-- Opening Marker --

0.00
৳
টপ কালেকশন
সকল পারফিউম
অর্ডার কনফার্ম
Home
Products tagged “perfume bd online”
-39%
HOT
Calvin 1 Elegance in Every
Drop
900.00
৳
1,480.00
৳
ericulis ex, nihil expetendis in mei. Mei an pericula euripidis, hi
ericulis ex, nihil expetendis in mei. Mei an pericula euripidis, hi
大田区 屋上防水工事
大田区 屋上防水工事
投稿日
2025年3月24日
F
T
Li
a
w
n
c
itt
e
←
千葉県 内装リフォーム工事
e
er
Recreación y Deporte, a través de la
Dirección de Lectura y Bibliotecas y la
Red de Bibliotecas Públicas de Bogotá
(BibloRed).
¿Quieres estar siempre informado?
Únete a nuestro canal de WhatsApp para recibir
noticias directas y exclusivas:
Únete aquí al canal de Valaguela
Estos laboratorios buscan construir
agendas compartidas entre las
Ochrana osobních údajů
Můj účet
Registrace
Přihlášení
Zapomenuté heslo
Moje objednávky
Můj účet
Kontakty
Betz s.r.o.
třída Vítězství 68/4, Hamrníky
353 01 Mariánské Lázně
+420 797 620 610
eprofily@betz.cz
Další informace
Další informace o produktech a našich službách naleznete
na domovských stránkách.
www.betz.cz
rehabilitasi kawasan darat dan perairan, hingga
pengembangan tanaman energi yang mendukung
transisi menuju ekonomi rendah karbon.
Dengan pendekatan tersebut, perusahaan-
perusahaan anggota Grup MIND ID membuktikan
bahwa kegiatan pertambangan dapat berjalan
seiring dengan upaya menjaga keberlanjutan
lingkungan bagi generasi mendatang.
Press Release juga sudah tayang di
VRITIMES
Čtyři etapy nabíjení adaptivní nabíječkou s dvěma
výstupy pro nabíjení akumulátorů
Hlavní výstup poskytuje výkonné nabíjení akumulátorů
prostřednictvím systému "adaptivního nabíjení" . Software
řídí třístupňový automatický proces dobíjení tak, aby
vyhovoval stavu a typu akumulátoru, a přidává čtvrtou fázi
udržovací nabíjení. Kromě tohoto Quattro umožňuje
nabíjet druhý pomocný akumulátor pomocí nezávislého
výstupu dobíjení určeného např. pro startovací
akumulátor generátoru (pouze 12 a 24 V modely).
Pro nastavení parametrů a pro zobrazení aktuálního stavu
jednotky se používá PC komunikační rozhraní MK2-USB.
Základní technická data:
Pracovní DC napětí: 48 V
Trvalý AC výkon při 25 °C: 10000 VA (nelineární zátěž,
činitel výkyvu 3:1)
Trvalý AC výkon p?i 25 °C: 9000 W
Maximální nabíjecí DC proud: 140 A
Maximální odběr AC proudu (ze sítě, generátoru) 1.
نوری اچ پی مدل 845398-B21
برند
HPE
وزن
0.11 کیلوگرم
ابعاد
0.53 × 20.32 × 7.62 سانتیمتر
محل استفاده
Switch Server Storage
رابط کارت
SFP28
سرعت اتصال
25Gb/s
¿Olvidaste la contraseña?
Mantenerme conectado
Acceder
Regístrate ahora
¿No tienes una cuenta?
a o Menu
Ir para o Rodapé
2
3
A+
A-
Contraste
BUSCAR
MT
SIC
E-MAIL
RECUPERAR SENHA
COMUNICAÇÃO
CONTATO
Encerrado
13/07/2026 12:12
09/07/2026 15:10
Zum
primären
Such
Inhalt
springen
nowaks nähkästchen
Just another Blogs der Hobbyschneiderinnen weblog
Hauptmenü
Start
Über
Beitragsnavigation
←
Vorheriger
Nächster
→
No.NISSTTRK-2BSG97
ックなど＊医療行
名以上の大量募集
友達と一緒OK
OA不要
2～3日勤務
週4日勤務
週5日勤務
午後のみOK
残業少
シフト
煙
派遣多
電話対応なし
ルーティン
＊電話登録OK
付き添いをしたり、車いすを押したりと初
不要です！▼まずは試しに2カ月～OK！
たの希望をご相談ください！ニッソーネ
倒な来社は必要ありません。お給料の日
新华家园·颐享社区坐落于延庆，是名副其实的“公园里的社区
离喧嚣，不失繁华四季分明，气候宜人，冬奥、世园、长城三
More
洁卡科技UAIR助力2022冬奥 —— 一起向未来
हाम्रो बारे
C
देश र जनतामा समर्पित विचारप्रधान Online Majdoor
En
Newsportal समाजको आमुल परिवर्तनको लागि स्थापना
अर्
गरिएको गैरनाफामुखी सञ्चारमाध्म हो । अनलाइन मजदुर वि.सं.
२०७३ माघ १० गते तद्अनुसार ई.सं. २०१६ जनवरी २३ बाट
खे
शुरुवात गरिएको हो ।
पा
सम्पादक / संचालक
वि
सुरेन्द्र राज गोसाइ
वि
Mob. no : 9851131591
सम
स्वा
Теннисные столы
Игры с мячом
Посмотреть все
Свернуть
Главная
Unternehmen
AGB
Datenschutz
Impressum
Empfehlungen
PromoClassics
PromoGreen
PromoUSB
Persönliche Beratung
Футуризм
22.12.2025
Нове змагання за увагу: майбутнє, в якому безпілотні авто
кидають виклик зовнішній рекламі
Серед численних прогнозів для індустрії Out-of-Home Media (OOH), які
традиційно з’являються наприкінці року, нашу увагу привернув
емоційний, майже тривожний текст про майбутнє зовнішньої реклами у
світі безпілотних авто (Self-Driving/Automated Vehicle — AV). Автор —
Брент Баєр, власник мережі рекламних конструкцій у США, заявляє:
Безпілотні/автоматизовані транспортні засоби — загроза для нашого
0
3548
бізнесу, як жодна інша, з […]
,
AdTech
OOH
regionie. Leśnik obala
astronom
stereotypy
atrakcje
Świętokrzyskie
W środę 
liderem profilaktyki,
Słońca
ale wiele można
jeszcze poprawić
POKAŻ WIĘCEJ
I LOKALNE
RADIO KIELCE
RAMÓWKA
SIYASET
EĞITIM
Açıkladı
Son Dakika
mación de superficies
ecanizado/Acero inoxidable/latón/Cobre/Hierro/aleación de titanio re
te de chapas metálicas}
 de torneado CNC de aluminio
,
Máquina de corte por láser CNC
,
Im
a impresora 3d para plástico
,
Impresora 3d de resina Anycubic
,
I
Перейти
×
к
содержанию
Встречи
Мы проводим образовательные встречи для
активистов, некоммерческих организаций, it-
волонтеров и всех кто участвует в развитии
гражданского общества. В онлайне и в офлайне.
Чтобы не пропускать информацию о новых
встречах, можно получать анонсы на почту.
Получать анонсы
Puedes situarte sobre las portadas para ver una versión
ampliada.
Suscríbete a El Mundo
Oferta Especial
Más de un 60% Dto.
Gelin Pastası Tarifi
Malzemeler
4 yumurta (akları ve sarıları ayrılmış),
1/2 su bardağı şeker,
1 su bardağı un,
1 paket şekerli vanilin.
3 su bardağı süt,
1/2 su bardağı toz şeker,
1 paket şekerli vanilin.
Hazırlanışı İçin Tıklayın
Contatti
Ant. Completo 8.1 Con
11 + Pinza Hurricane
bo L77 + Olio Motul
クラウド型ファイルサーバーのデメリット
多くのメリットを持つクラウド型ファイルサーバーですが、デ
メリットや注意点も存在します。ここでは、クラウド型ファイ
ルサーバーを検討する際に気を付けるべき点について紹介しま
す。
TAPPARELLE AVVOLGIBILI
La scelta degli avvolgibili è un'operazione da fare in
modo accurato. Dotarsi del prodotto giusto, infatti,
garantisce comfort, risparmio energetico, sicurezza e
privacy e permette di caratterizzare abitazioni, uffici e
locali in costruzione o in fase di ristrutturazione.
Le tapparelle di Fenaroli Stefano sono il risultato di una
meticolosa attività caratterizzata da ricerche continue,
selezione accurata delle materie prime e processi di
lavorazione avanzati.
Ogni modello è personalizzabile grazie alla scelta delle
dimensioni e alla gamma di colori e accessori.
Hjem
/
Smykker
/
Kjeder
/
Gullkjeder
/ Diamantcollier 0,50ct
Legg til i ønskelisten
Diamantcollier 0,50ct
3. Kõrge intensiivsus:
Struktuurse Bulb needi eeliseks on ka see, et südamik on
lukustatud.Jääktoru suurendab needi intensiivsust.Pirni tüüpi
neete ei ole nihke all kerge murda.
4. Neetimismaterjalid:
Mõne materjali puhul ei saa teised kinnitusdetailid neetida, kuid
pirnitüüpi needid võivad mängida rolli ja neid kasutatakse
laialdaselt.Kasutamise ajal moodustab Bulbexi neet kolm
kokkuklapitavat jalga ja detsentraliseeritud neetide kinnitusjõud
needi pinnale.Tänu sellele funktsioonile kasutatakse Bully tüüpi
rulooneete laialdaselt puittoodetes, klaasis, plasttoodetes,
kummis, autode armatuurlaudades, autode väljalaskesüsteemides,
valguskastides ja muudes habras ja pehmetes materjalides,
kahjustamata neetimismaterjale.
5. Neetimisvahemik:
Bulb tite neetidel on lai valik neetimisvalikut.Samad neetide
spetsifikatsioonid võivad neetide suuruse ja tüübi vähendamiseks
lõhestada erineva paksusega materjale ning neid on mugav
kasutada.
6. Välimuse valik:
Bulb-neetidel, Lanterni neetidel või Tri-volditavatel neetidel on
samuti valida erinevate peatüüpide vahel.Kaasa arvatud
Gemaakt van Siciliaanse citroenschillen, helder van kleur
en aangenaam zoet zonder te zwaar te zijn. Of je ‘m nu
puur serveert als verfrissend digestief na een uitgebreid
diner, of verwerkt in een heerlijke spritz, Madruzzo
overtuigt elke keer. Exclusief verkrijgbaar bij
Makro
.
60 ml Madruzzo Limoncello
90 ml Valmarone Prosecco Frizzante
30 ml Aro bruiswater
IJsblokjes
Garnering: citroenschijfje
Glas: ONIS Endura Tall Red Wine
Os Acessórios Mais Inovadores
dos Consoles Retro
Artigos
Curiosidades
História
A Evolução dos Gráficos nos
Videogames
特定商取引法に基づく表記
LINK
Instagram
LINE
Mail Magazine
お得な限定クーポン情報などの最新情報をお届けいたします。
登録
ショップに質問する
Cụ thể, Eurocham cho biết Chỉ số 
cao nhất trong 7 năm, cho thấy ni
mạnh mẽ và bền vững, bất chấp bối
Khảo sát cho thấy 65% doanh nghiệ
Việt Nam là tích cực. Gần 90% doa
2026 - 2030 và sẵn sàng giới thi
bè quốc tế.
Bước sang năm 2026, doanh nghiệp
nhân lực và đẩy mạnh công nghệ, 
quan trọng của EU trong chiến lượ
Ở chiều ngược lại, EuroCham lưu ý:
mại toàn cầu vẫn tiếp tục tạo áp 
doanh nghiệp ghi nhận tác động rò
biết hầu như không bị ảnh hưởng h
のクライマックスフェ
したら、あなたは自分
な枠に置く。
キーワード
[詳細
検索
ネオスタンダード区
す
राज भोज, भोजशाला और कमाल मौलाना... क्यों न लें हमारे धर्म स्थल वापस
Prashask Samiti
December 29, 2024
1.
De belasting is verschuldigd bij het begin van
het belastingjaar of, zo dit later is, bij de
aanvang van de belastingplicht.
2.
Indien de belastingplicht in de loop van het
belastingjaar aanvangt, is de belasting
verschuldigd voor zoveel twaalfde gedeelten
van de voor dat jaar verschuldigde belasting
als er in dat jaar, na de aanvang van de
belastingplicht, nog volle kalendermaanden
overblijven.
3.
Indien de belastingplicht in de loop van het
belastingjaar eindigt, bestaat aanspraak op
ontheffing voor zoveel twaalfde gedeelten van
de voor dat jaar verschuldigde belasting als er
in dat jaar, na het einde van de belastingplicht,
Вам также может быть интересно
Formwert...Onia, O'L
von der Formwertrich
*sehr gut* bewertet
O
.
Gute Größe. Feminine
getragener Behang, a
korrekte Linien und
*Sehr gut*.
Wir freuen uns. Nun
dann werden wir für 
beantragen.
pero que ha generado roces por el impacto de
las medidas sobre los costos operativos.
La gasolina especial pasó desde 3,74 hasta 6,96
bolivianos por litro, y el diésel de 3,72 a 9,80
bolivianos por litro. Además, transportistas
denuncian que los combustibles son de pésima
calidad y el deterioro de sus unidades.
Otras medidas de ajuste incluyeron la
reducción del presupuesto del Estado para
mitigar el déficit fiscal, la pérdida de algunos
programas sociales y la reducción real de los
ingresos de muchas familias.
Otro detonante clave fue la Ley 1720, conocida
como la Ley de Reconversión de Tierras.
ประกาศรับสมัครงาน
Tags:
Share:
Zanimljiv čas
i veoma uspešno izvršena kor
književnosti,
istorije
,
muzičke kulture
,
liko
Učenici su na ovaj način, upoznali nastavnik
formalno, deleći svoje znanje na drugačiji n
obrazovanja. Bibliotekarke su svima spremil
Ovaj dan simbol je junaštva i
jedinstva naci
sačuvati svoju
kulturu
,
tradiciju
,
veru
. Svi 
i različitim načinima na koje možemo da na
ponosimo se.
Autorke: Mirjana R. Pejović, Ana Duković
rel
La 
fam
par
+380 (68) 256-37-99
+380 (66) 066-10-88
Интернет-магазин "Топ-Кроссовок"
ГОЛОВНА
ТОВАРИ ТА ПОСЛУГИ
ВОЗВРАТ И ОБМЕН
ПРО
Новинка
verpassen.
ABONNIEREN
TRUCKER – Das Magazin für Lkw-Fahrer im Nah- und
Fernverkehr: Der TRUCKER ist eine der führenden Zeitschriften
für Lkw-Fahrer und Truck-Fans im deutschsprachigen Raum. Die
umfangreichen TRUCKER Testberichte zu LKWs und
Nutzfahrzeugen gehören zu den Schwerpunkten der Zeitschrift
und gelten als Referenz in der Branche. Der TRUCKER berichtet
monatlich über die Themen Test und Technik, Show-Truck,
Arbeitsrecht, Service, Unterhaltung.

-- Closing Marker --

Task to carry out: Note each line of the entries that has "biết" in it, and copy those lines.

Solution for this exercise:
Cụ thể, Eurocham cho biết Chỉ số 
biết hầu như không bị ảnh hưởng h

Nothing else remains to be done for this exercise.